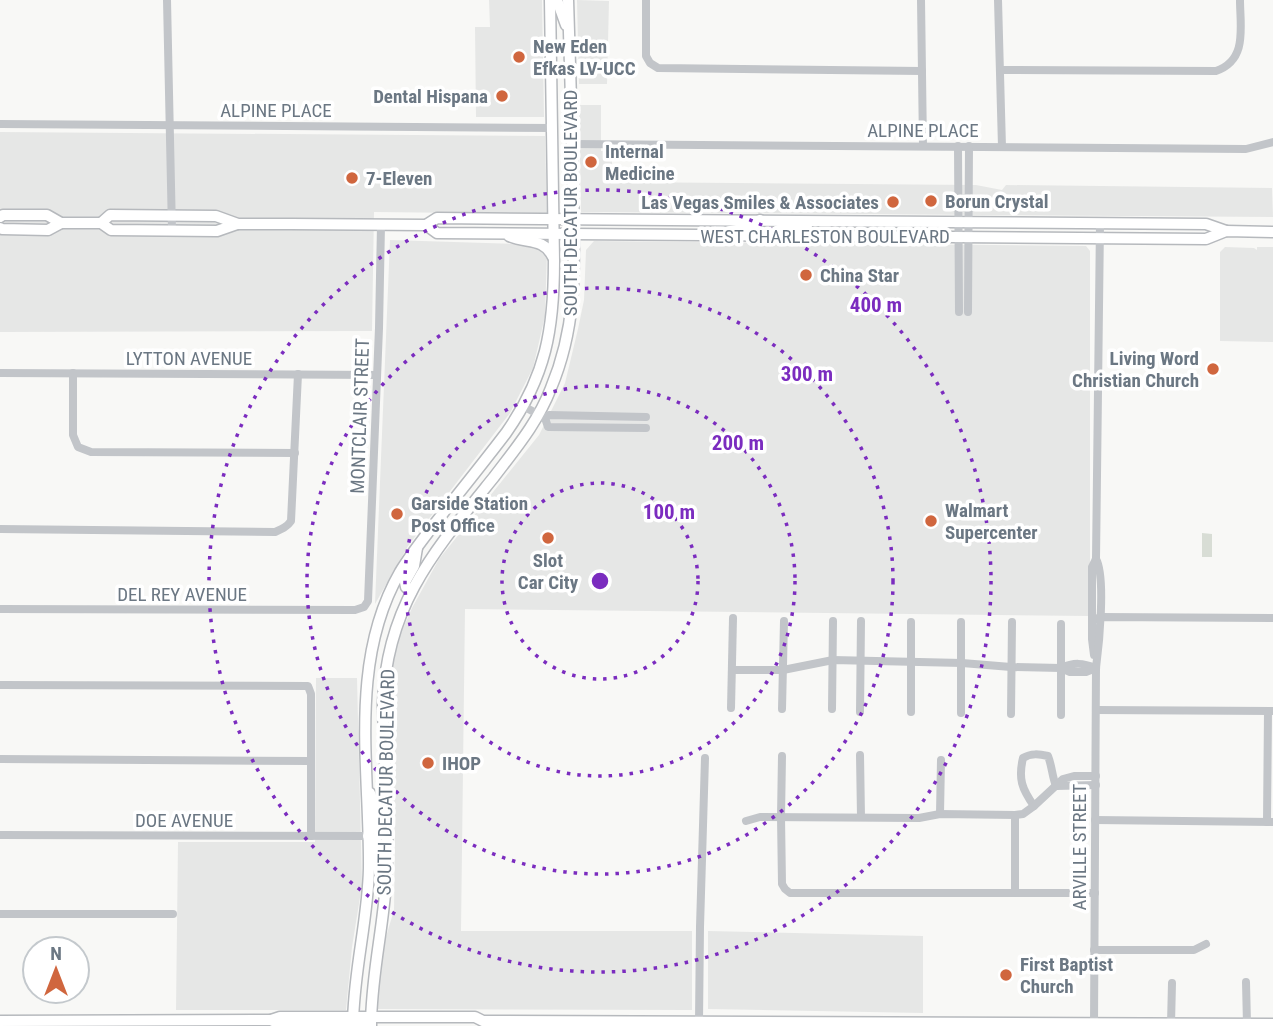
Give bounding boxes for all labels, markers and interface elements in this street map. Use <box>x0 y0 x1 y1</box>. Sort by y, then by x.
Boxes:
place label: New Eden Efkas LV-UCC <box>533 35 636 80</box>
marker: New Eden Efkas LV-UCC <box>511 49 527 65</box>
place label: Dental Hispana <box>373 85 488 108</box>
marker: Dental Hispana <box>494 88 510 104</box>
street label: SOUTH DECATUR BOULEVARD <box>559 90 582 316</box>
street label: ALPINE PLACE <box>220 99 332 122</box>
street label: ALPINE PLACE <box>867 119 979 142</box>
place label: Internal Medicine <box>605 140 675 185</box>
marker: Internal Medicine <box>583 154 599 170</box>
place label: 7-Eleven <box>366 167 432 190</box>
marker: 7-Eleven <box>344 170 360 186</box>
place label: Borun Crystal <box>945 190 1048 213</box>
place label: Las Vegas Smiles & Associates <box>641 191 879 214</box>
marker: Borun Crystal <box>923 193 939 209</box>
marker: Las Vegas Smiles & Associates <box>885 194 901 210</box>
street label: WEST CHARLESTON BOULEVARD <box>700 225 950 248</box>
place label: China Star <box>820 264 899 287</box>
marker: China Star <box>798 267 814 283</box>
text: 400 m <box>850 293 902 317</box>
street label: MONTCLAIR STREET <box>346 338 374 494</box>
street label: LYTTON AVENUE <box>126 347 252 370</box>
place label: Living Word Christian Church <box>1072 347 1199 392</box>
marker: Living Word Christian Church <box>1205 361 1221 377</box>
text: 300 m <box>781 362 833 386</box>
text: 200 m <box>712 431 764 455</box>
place label: Garside Station Post Office <box>411 492 528 537</box>
place label: Walmart Supercenter <box>945 499 1038 544</box>
text: 100 m <box>643 500 695 524</box>
marker: Garside Station Post Office <box>389 506 405 522</box>
marker: Walmart Supercenter <box>923 513 939 529</box>
marker: Slot Car City <box>540 530 556 546</box>
place label: Slot Car City <box>518 549 579 594</box>
centre of rings <box>588 569 612 593</box>
street label: DEL REY AVENUE <box>117 583 247 606</box>
street label: SOUTH DECATUR BOULEVARD <box>373 669 399 895</box>
place label: IHOP <box>442 752 481 775</box>
marker: IHOP <box>420 755 436 771</box>
street label: ARVILLE STREET <box>1068 783 1091 910</box>
street label: DOE AVENUE <box>135 809 233 832</box>
north arrow <box>21 935 91 1005</box>
text: N <box>50 942 62 965</box>
place label: First Baptist Church <box>1020 953 1113 998</box>
marker: First Baptist Church <box>998 967 1014 983</box>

**What is expected**
From the first line to the last, write out the data exactly, dropping any pictures.

**Exercise answer**
Give bounding boxes for all labels, markers and interface elements in this street map. Use <box>x0 y0 x1 y1</box>. Sort by y, then by x.
Boxes:
place label: New Eden Efkas LV-UCC <box>533 35 636 80</box>
marker: New Eden Efkas LV-UCC <box>511 49 527 65</box>
place label: Dental Hispana <box>373 85 488 108</box>
marker: Dental Hispana <box>494 88 510 104</box>
street label: SOUTH DECATUR BOULEVARD <box>559 90 582 316</box>
street label: ALPINE PLACE <box>220 99 332 122</box>
street label: ALPINE PLACE <box>867 119 979 142</box>
place label: Internal Medicine <box>605 140 675 185</box>
marker: Internal Medicine <box>583 154 599 170</box>
place label: 7-Eleven <box>366 167 432 190</box>
marker: 7-Eleven <box>344 170 360 186</box>
place label: Borun Crystal <box>945 190 1048 213</box>
place label: Las Vegas Smiles & Associates <box>641 191 879 214</box>
marker: Borun Crystal <box>923 193 939 209</box>
marker: Las Vegas Smiles & Associates <box>885 194 901 210</box>
street label: WEST CHARLESTON BOULEVARD <box>700 225 950 248</box>
place label: China Star <box>820 264 899 287</box>
marker: China Star <box>798 267 814 283</box>
text: 400 m <box>850 293 902 317</box>
street label: MONTCLAIR STREET <box>346 338 374 494</box>
street label: LYTTON AVENUE <box>126 347 252 370</box>
place label: Living Word Christian Church <box>1072 347 1199 392</box>
marker: Living Word Christian Church <box>1205 361 1221 377</box>
text: 300 m <box>781 362 833 386</box>
text: 200 m <box>712 431 764 455</box>
place label: Garside Station Post Office <box>411 492 528 537</box>
place label: Walmart Supercenter <box>945 499 1038 544</box>
text: 100 m <box>643 500 695 524</box>
marker: Garside Station Post Office <box>389 506 405 522</box>
marker: Walmart Supercenter <box>923 513 939 529</box>
marker: Slot Car City <box>540 530 556 546</box>
place label: Slot Car City <box>518 549 579 594</box>
centre of rings <box>588 569 612 593</box>
street label: DEL REY AVENUE <box>117 583 247 606</box>
street label: SOUTH DECATUR BOULEVARD <box>373 669 399 895</box>
place label: IHOP <box>442 752 481 775</box>
marker: IHOP <box>420 755 436 771</box>
street label: ARVILLE STREET <box>1068 783 1091 910</box>
street label: DOE AVENUE <box>135 809 233 832</box>
north arrow <box>21 935 91 1005</box>
text: N <box>50 942 62 965</box>
place label: First Baptist Church <box>1020 953 1113 998</box>
marker: First Baptist Church <box>998 967 1014 983</box>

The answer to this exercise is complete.